- [AIM OF THE EXERCISE] Lines from the top of the entries through the line that has "Breast MRI, one" must be duplicated exactly, and no others.

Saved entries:
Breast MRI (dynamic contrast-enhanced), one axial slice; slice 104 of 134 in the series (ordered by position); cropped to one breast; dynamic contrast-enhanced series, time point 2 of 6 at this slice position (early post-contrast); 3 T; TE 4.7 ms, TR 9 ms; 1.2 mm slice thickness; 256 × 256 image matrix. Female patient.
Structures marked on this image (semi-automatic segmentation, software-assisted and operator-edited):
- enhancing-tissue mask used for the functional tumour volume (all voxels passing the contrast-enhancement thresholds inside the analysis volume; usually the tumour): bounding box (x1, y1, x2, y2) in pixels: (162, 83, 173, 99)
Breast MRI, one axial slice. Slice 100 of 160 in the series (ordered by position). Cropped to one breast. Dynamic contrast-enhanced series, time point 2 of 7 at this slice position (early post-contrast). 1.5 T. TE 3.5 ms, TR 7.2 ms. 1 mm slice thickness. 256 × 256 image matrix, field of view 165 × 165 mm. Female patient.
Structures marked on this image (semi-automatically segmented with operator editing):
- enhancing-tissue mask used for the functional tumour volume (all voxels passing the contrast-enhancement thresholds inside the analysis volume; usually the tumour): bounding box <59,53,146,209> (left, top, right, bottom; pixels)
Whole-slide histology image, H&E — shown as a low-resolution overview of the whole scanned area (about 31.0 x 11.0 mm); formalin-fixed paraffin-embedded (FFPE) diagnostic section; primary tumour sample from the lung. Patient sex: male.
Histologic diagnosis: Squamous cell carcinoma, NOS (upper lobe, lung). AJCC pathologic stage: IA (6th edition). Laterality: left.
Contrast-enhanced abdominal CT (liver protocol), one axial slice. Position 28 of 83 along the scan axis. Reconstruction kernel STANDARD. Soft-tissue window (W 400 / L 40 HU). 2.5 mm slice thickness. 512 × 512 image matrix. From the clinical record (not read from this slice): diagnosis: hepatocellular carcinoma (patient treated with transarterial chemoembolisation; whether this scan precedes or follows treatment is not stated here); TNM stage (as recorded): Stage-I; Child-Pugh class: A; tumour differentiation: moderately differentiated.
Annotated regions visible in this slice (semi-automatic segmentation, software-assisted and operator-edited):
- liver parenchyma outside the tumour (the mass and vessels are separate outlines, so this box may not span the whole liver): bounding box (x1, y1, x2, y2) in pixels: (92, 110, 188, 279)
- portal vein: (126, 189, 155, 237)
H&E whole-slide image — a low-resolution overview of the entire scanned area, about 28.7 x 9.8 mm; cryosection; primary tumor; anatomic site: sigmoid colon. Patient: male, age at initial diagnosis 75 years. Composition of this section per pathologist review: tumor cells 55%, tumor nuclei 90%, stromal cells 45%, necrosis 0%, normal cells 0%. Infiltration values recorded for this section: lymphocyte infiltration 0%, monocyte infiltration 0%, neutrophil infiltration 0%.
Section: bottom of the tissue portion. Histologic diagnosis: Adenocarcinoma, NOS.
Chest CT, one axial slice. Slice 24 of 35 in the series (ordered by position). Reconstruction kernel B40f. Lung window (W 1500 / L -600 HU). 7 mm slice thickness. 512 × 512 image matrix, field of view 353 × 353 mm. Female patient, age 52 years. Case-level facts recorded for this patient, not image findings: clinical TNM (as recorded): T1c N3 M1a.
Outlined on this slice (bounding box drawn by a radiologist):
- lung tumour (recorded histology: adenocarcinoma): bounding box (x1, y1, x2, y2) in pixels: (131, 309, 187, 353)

- [EXPECTED ANSWER]
Breast MRI (dynamic contrast-enhanced), one axial slice; slice 104 of 134 in the series (ordered by position); cropped to one breast; dynamic contrast-enhanced series, time point 2 of 6 at this slice position (early post-contrast); 3 T; TE 4.7 ms, TR 9 ms; 1.2 mm slice thickness; 256 × 256 image matrix. Female patient.
Structures marked on this image (semi-automatic segmentation, software-assisted and operator-edited):
- enhancing-tissue mask used for the functional tumour volume (all voxels passing the contrast-enhancement thresholds inside the analysis volume; usually the tumour): bounding box (x1, y1, x2, y2) in pixels: (162, 83, 173, 99)
Breast MRI, one axial slice. Slice 100 of 160 in the series (ordered by position). Cropped to one breast. Dynamic contrast-enhanced series, time point 2 of 7 at this slice position (early post-contrast). 1.5 T. TE 3.5 ms, TR 7.2 ms. 1 mm slice thickness. 256 × 256 image matrix, field of view 165 × 165 mm. Female patient.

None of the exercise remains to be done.